▸ WHAT YOU HAVE TO DO
In the data that follows, count each line with the string "shelf"; the reply is the number only.
------------
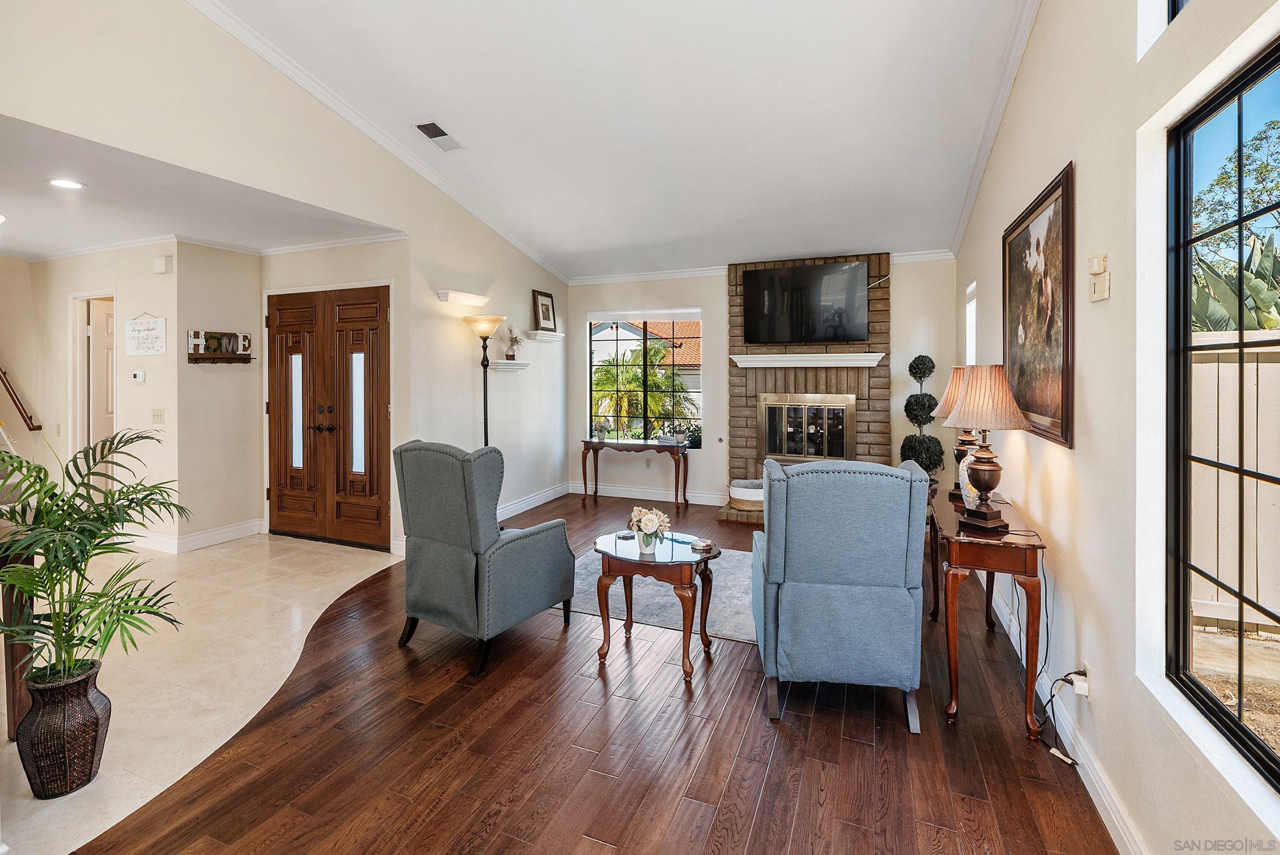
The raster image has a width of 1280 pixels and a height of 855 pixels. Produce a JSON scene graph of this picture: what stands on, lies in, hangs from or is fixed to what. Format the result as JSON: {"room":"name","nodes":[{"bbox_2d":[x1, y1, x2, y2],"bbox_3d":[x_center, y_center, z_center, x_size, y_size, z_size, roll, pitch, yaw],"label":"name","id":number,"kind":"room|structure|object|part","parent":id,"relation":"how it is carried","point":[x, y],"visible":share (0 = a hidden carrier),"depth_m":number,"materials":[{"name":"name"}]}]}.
{"room":"living room","nodes":[
{"label":"living room","id":0,"kind":"room"},
{"bbox_2d":[4,244,179,554],"bbox_3d":[-5.017,-0.192,5.052,2.462,2.584,0.131,0,1,22],"label":"hallway wall","id":1,"kind":"structure","parent":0,"point":[151,277],"depth_m":4.89,"materials":[{"name":"paint"}]},
{"bbox_2d":[0,365,41,431],"bbox_3d":[-6.094,-0.763,5.096,0.795,1.903,0.674,0,1,22],"label":"handrail","id":2,"kind":"object","parent":1,"relation":"attached to","point":[33,429],"visible":0.99,"depth_m":5.29,"materials":[{"name":"brown wood"}]},
{"bbox_2d":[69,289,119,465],"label":"doorway","id":3,"kind":"structure","parent":1,"relation":"attached to","point":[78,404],"depth_m":5.21,"materials":[{"name":"white paint"}]},
{"bbox_2d":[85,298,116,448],"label":"interior door","id":4,"kind":"structure","parent":1,"relation":"in","point":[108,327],"depth_m":5.32,"materials":[{"name":"white paint"}]},
{"bbox_2d":[131,368,146,381],"bbox_3d":[-4.161,-0.338,4.701,0.130,0.091,0.032,0,1,22],"label":"thermostat","id":5,"kind":"object","parent":1,"relation":"attached to","point":[138,374],"visible":0.99,"depth_m":4.68,"materials":[{"name":"white plastic"}]},
{"bbox_2d":[124,313,166,354],"bbox_3d":[-4.113,-0.697,4.706,0.468,0.373,0.020,0,1,22],"label":"wall sign","id":6,"kind":"object","parent":1,"relation":"attached to","point":[136,327],"visible":1,"depth_m":4.69,"materials":[{"name":"white"}]},
{"bbox_2d":[151,407,164,423],"bbox_3d":[-3.915,-0.003,4.596,0.109,0.119,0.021,0,1,22],"label":"light switch","id":7,"kind":"object","parent":1,"relation":"attached to","point":[159,414],"visible":0.98,"depth_m":4.59,"materials":[{"name":"white plastic"}]},
{"bbox_2d":[151,254,170,273],"bbox_3d":[-3.896,-1.239,4.610,0.129,0.124,0.049,0,1,22],"label":"door chime","id":8,"kind":"object","parent":1,"relation":"attached to","point":[161,265],"visible":0.98,"depth_m":4.58,"materials":[{"name":"white plastic"}]},
{"bbox_2d":[0,115,400,258],"bbox_3d":[-4.057,-1.479,3.731,4.009,0.117,3.430,0,1,22],"label":"hallway ceiling","id":9,"kind":"structure","parent":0,"point":[16,247],"depth_m":3.81,"materials":[{"name":"white paint"}]},
{"bbox_2d":[47,177,85,189],"bbox_3d":[-3.510,-1.426,3.467,0.191,0.007,0.190,0,1,22],"label":"recessed light","id":10,"kind":"object","parent":9,"relation":"in","point":[71,185],"visible":0.99,"depth_m":3.46,"materials":[{"name":"white"}]},
{"bbox_2d":[0,530,407,854],"bbox_3d":[-4.136,1.243,2.997,5.050,0.097,5.479,0,1,22],"label":"tile floor","id":11,"kind":"structure","parent":0,"point":[319,614],"depth_m":2.89,"materials":[{"name":"beige tile"}]},
{"bbox_2d":[0,533,38,737],"bbox_3d":[-2.935,0.847,2.131,1.022,0.803,0.762,0,1,22],"label":"wooden table","id":12,"kind":"object","parent":11,"relation":"on","point":[21,698],"visible":0.56,"depth_m":2.20,"materials":[{"name":"brown wood"}]},
{"bbox_2d":[13,659,110,798],"bbox_3d":[-2.029,1.094,2.006,0.252,0.389,0.247,0,1,22],"label":"wicker vase","id":13,"kind":"object","parent":11,"relation":"on","point":[76,708],"visible":0.84,"depth_m":1.93,"materials":[{"name":"brown wicker"}]},
{"bbox_2d":[0,425,186,692],"bbox_3d":[-2.036,0.578,1.968,0.860,1.015,0.829,0,1,22],"label":"potted palm","id":14,"kind":"object","parent":13,"relation":"in","point":[76,566],"visible":0.98,"depth_m":1.96,"materials":[{"name":"green plant"}]},
{"bbox_2d":[170,240,262,548],"bbox_3d":[-3.671,-0.192,4.977,0.145,2.587,0.711,0,1,22],"label":"entry side wall","id":15,"kind":"structure","parent":0,"point":[249,257],"depth_m":4.86,"materials":[{"name":"beige paint"}]},
{"bbox_2d":[129,516,266,553],"bbox_3d":[-3.885,1.017,4.845,0.610,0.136,1.045,0,1,22],"label":"baseboard","id":16,"kind":"structure","parent":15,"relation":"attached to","point":[229,529],"depth_m":4.77,"materials":[{"name":"white paint"}]},
{"bbox_2d":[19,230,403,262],"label":"crown molding","id":17,"kind":"structure","parent":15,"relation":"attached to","point":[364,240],"depth_m":5.00,"materials":[{"name":"white paint"}]},
{"bbox_2d":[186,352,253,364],"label":"wall shelf","id":18,"kind":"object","parent":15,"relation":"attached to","point":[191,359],"visible":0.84,"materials":[{"name":"brown wood"}]},
{"bbox_2d":[187,329,253,363],"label":"wall sign","id":19,"kind":"object","parent":15,"relation":"attached to","point":[246,355],"visible":0.98,"depth_m":4.84,"materials":[{"name":"brown wood"}]},
{"bbox_2d":[0,0,568,556],"bbox_3d":[-2.333,-0.824,3.604,0.145,4.071,7.701,0,1,22],"label":"left wall","id":20,"kind":"structure","parent":0,"point":[527,280],"depth_m":3.84,"materials":[{"name":"paint"}]},
{"bbox_2d":[187,0,568,290],"bbox_3d":[-2.084,-2.131,3.878,0.100,1.148,6.265,0,1,22],"label":"crown molding","id":21,"kind":"structure","parent":20,"relation":"attached to","point":[347,115],"depth_m":4.05,"materials":[{"name":"white paint"}]},
{"bbox_2d":[436,289,489,305],"bbox_3d":[-1.594,-1.070,5.164,0.169,0.079,0.557,0,1,22],"label":"wall shelf","id":22,"kind":"object","parent":20,"relation":"attached to","point":[464,295],"visible":0.99,"depth_m":5.05,"materials":[{"name":"white wood"}]},
{"bbox_2d":[486,359,528,369],"bbox_3d":[-1.330,-0.514,5.792,0.181,0.070,0.513,0,1,22],"label":"wall shelf","id":23,"kind":"object","parent":20,"relation":"attached to","point":[502,364],"visible":0.97,"depth_m":5.67,"materials":[{"name":"white wood"}]},
{"bbox_2d":[503,327,523,360],"bbox_3d":[-1.346,-0.792,6.010,0.223,0.379,0.259,0,1,22],"label":"small plant","id":24,"kind":"object","parent":23,"relation":"on","point":[512,355],"visible":0.99,"depth_m":5.99,"materials":[{"name":"plant"}]},
{"bbox_2d":[496,481,570,519],"bbox_3d":[-1.464,0.942,5.538,0.021,0.130,3.265,0,1,22],"label":"baseboard","id":25,"kind":"structure","parent":20,"relation":"attached to","point":[509,514],"depth_m":6.21,"materials":[{"name":"white paint"}]},
{"bbox_2d":[524,329,564,341],"bbox_3d":[-1.052,-0.886,6.352,0.169,0.070,0.577,0,1,22],"label":"wall shelf","id":26,"kind":"object","parent":20,"relation":"attached to","point":[539,337],"visible":0.98,"depth_m":6.23,"materials":[{"name":"white wood"}]},
{"bbox_2d":[531,288,557,331],"bbox_3d":[-1.078,-1.186,6.399,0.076,0.463,0.389,1,1,28],"label":"framed picture","id":27,"kind":"object","parent":26,"relation":"on","point":[544,317],"visible":0.99,"depth_m":6.38},
{"bbox_2d":[260,237,409,553],"bbox_3d":[-2.638,-0.201,4.945,1.648,2.617,0.148,0,1,22],"label":"entry wall","id":28,"kind":"structure","parent":0,"point":[384,270],"depth_m":4.77,"materials":[{"name":"beige paint"}]},
{"bbox_2d":[266,284,391,549],"bbox_3d":[-2.768,0.013,4.994,1.394,2.159,0.125,0,1,22],"label":"double door","id":29,"kind":"structure","parent":28,"relation":"in","point":[362,337],"depth_m":4.97,"materials":[{"name":"brown wood"}]},
{"bbox_3d":[-3.083,-0.057,5.097,0.125,1.049,0.064,0,1,22],"label":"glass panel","id":30,"kind":"part","parent":29,"relation":"part of","materials":[{"name":"glass"}]},
{"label":"door handles","id":31,"kind":"part","parent":29,"relation":"part of","materials":[{"name":"black metal"}]},
{"bbox_3d":[-2.445,-0.045,4.918,0.133,1.042,0.073,0,1,22],"label":"glass pane","id":32,"kind":"part","parent":29,"relation":"part of","materials":[{"name":"glass"}]},
{"bbox_2d":[70,492,1114,854],"bbox_3d":[0.207,1.271,2.881,4.274,0.089,9.073,0,1,22],"label":"wood floor","id":33,"kind":"structure","parent":0,"point":[905,746],"depth_m":2.12,"materials":[{"name":"brown wood"}]},
{"bbox_2d":[394,438,574,675],"bbox_3d":[-0.843,0.665,3.144,0.743,1.073,0.814,1,1,34],"label":"wingback armchair","id":34,"kind":"object","parent":33,"relation":"on","point":[469,502],"visible":0.99,"depth_m":2.88,"materials":[{"name":"fabric"}]},
{"bbox_2d":[461,313,508,447],"bbox_3d":[-1.413,0.065,5.211,0.399,1.955,0.391,0,1,22],"label":"floor lamp","id":35,"kind":"object","parent":33,"relation":"on","point":[492,320],"visible":0.69,"depth_m":5.15,"materials":[{"name":"metal"}]},
{"bbox_2d":[579,437,689,509],"bbox_3d":[-0.057,0.659,6.624,1.261,0.730,0.399,0,1,22],"label":"console table","id":36,"kind":"object","parent":33,"relation":"on","point":[589,442],"visible":0.99,"depth_m":6.49,"materials":[{"name":"brown wood"}]},
{"bbox_2d":[592,419,611,440],"bbox_3d":[-0.450,0.163,6.696,0.224,0.247,0.209,0,1,22],"label":"small plant","id":37,"kind":"object","parent":36,"relation":"on","point":[600,427],"visible":1,"depth_m":6.66,"materials":[{"name":"plant"}]},
{"bbox_2d":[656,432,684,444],"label":"decorative sign","id":38,"kind":"object","parent":36,"relation":"on","point":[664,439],"visible":1,"depth_m":6.40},
{"bbox_2d":[588,530,724,678],"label":"coffee table","id":39,"kind":"object","parent":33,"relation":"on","point":[700,559],"visible":0.9,"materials":[{"name":"brown wood"}]},
{"bbox_2d":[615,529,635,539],"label":"coaster","id":40,"kind":"object","parent":39,"relation":"on","point":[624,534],"visible":0.99,"depth_m":3.04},
{"bbox_2d":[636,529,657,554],"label":"flower vase","id":41,"kind":"object","parent":39,"relation":"on","point":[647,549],"visible":0.9,"depth_m":2.78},
{"bbox_2d":[690,538,715,553],"bbox_3d":[0.315,0.647,2.859,0.121,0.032,0.123,0,1,22],"label":"coaster stack","id":42,"kind":"object","parent":39,"relation":"on","point":[702,544],"visible":0.99,"depth_m":2.83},
{"bbox_2d":[562,540,756,643],"bbox_3d":[0.487,1.164,3.994,2.080,0.011,1.743,0,1,22],"label":"area rug","id":43,"kind":"object","parent":33,"relation":"on","point":[730,619],"visible":0.4,"depth_m":3.63,"materials":[{"name":"grey carpet"}]},
{"bbox_2d":[719,253,891,523],"bbox_3d":[1.720,-0.305,5.876,1.741,2.773,1.111,0,1,22],"label":"brick fireplace","id":44,"kind":"object","parent":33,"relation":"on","point":[880,310],"visible":0.55,"depth_m":5.99,"materials":[{"name":"brown brick"}]},
{"bbox_2d":[726,477,764,511],"bbox_3d":[1.178,0.793,5.771,0.542,0.266,0.442,0,1,22],"label":"basket","id":45,"kind":"object","parent":44,"relation":"on","point":[747,491],"visible":0.71,"depth_m":5.61,"materials":[{"name":"white wicker"}]},
{"bbox_2d":[738,259,868,345],"bbox_3d":[1.697,-1.170,5.937,1.275,0.823,0.140,0,1,22],"label":"television","id":46,"kind":"object","parent":44,"relation":"attached to","point":[780,277],"visible":1,"depth_m":5.88,"materials":[{"name":"black glass"}]},
{"bbox_2d":[759,391,854,464],"bbox_3d":[1.782,0.132,6.085,0.968,0.770,0.093,0,1,22],"label":"fireplace insert","id":47,"kind":"object","parent":44,"relation":"in","point":[767,424],"visible":0.99,"depth_m":6.07,"materials":[{"name":"metal"}]},
{"bbox_2d":[729,350,886,367],"bbox_3d":[1.677,-0.569,5.765,1.448,0.111,0.243,0,1,22],"label":"mantel shelf","id":48,"kind":"object","parent":44,"relation":"attached to","point":[878,357],"visible":0.99,"depth_m":5.67,"materials":[{"name":"white"}]},
{"bbox_2d":[751,455,932,732],"bbox_3d":[0.888,0.706,2.684,0.720,1.045,0.891,0,1,9],"label":"blue armchair","id":49,"kind":"object","parent":33,"relation":"on","point":[855,623],"visible":0.99,"depth_m":2.32,"materials":[{"name":"blue fabric"}]},
{"bbox_2d":[899,355,945,478],"bbox_3d":[2.633,0.243,5.295,0.389,1.625,0.401,0,1,22],"label":"topiary plant","id":50,"kind":"object","parent":33,"relation":"on","point":[930,397],"visible":0.62,"depth_m":5.20,"materials":[{"name":"plant"}]},
{"bbox_2d":[928,487,1049,735],"bbox_3d":[1.613,0.862,2.747,0.360,0.755,1.107,0,1,22],"label":"console table","id":51,"kind":"object","parent":33,"relation":"on","point":[1028,566],"visible":0.86,"depth_m":2.31,"materials":[{"name":"brown wood"}]},
{"bbox_2d":[934,365,978,497],"bbox_3d":[1.855,0.079,3.248,0.331,0.764,0.337,0,1,22],"label":"table lamp","id":52,"kind":"object","parent":51,"relation":"on","point":[950,397],"visible":0.44,"depth_m":3.21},
{"bbox_2d":[958,448,982,508],"bbox_3d":[1.722,0.311,2.916,0.144,0.321,0.146,1,2,38],"label":"decorative vase","id":53,"kind":"object","parent":51,"relation":"on","point":[965,472],"visible":0.45,"depth_m":2.89,"materials":[{"name":"white ceramic"}]},
{"bbox_2d":[939,363,1034,530],"bbox_3d":[1.552,0.129,2.551,0.352,0.736,0.351,-1,1,-27],"label":"table lamp","id":54,"kind":"object","parent":51,"relation":"on","point":[970,399],"visible":0.99,"depth_m":2.49,"materials":[{"name":"beige fabric"}]},
{"bbox_2d":[200,0,1037,279],"bbox_3d":[-0.446,-2.157,2.288,4.465,0.389,9.037,0,1,22],"label":"ceiling","id":55,"kind":"structure","parent":0,"point":[472,128],"depth_m":3.66,"materials":[{"name":"white paint"}]},
{"bbox_2d":[413,119,464,151],"bbox_3d":[-1.487,-2.076,4.186,0.195,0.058,0.376,0,1,22],"label":"ceiling vent","id":56,"kind":"object","parent":55,"relation":"attached to","point":[419,126],"visible":0.99,"depth_m":4.16,"materials":[{"name":"white metal"}]},
{"bbox_2d":[567,254,956,507],"bbox_3d":[1.132,-0.348,6.365,4.516,2.772,0.166,0,1,22],"label":"back wall","id":57,"kind":"structure","parent":0,"point":[908,292],"depth_m":6.38,"materials":[{"name":"paint"}]},
{"bbox_2d":[588,311,701,445],"bbox_3d":[0.068,-0.446,6.833,1.410,1.595,0.110,0,1,22],"label":"back window","id":58,"kind":"structure","parent":57,"relation":"in","point":[592,329],"depth_m":6.84,"materials":[{"name":"glass"}]},
{"bbox_2d":[568,481,725,505],"bbox_3d":[0.152,0.914,6.642,2.323,0.132,0.018,0,1,22],"label":"baseboard","id":59,"kind":"structure","parent":57,"relation":"attached to","point":[637,497],"depth_m":6.66,"materials":[{"name":"white paint"}]},
{"bbox_2d":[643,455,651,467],"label":"wall socket","id":60,"kind":"object","parent":57,"relation":"attached to","point":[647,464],"visible":0.98,"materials":[{"name":"white plastic"}]},
{"bbox_2d":[566,249,957,284],"bbox_3d":[1.130,-1.629,6.118,4.181,0.090,0.079,0,1,22],"label":"crown molding","id":61,"kind":"structure","parent":57,"relation":"attached to","point":[694,272],"depth_m":6.44,"materials":[{"name":"white paint"}]},
{"bbox_2d":[955,0,1279,854],"bbox_3d":[1.574,-0.648,1.755,0.159,3.988,8.317,0,1,22],"label":"right wall","id":62,"kind":"structure","parent":0,"point":[1056,150],"depth_m":1.81,"materials":[{"name":"paint"}]},
{"bbox_2d":[964,280,977,363],"bbox_3d":[2.704,-0.466,4.495,0.122,1.229,0.682,0,1,22],"label":"small window","id":63,"kind":"structure","parent":62,"relation":"in","point":[970,315],"depth_m":4.77,"materials":[{"name":"white"}]},
{"bbox_2d":[950,0,1041,253],"bbox_3d":[1.629,-1.920,2.137,0.101,0.871,6.721,0,1,22],"label":"crown molding","id":64,"kind":"structure","parent":62,"relation":"attached to","point":[955,242],"depth_m":3.32,"materials":[{"name":"white paint"}]},
{"bbox_2d":[1001,161,1075,448],"bbox_3d":[1.837,-0.450,2.648,0.034,1.060,1.043,0,1,22],"label":"framed painting","id":65,"kind":"object","parent":62,"relation":"attached to","point":[1063,217],"visible":0.95,"depth_m":2.51},
{"bbox_2d":[984,565,1151,854],"bbox_3d":[1.563,1.210,2.040,0.017,0.118,6.693,0,1,22],"label":"baseboard","id":66,"kind":"structure","parent":62,"relation":"attached to","point":[1120,830],"depth_m":1.96,"materials":[{"name":"white paint"}]},
{"bbox_2d":[1070,662,1090,695],"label":"wall socket","id":67,"kind":"object","parent":62,"relation":"attached to","point":[1083,691],"visible":0.7,"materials":[{"name":"white plastic"}]},
{"bbox_2d":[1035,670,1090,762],"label":"power cord","id":68,"kind":"object","parent":67,"relation":"attached to","point":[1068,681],"visible":0.91,"depth_m":2.16,"materials":[{"name":"black plastic"}]},
{"bbox_2d":[1088,253,1110,302],"bbox_3d":[1.570,-0.473,1.942,0.032,0.148,0.107,0,1,22],"label":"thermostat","id":69,"kind":"object","parent":62,"relation":"attached to","point":[1095,265],"visible":0.99,"depth_m":1.92,"materials":[{"name":"beige plastic"}]},
{"bbox_2d":[1137,0,1190,57],"bbox_3d":[1.424,-1.430,1.266,0.129,0.753,0.922,0,1,22],"label":"upper window","id":70,"kind":"structure","parent":62,"relation":"in","point":[1176,6],"depth_m":1.66,"materials":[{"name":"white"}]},
{"bbox_2d":[1164,37,1279,786],"bbox_3d":[1.304,-0.006,1.023,0.067,1.606,1.370,0,1,22],"label":"large window","id":71,"kind":"structure","parent":62,"relation":"in","point":[1238,726],"depth_m":1.47,"materials":[{"name":"black glass"}]},
{"label":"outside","id":72,"kind":"structure","parent":0,"visible":0},
{"bbox_2d":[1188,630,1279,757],"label":"ground","id":73,"kind":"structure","parent":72,"point":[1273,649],"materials":[{"name":"brown soil"}]},
{"label":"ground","id":74,"kind":"structure","parent":72,"visible":0},
{"bbox_2d":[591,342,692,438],"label":"palm tree","id":75,"kind":"object","parent":74,"relation":"on","point":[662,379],"visible":0.62,"materials":[{"name":"plant"}]},
{"bbox_2d":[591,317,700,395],"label":"neighboring house","id":76,"kind":"structure","parent":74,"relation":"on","point":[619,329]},
{"bbox_2d":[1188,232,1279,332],"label":"agave plant","id":77,"kind":"object","parent":74,"relation":"on","point":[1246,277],"visible":0.37,"depth_m":5.35,"materials":[{"name":"green plant"}]},
{"bbox_2d":[1191,339,1279,634],"bbox_3d":[4.807,0.443,3.146,4.666,1.900,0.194,0,1,22],"label":"wooden fence","id":78,"kind":"object","parent":74,"relation":"on","point":[1195,364],"visible":0.53,"depth_m":3.62,"materials":[{"name":"wood"}]},
{"bbox_2d":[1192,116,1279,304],"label":"tree","id":79,"kind":"object","parent":74,"relation":"on","point":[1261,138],"visible":0.58,"depth_m":9.24,"materials":[{"name":"green plant"}]}
]}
------------
▸ SOLUTION
5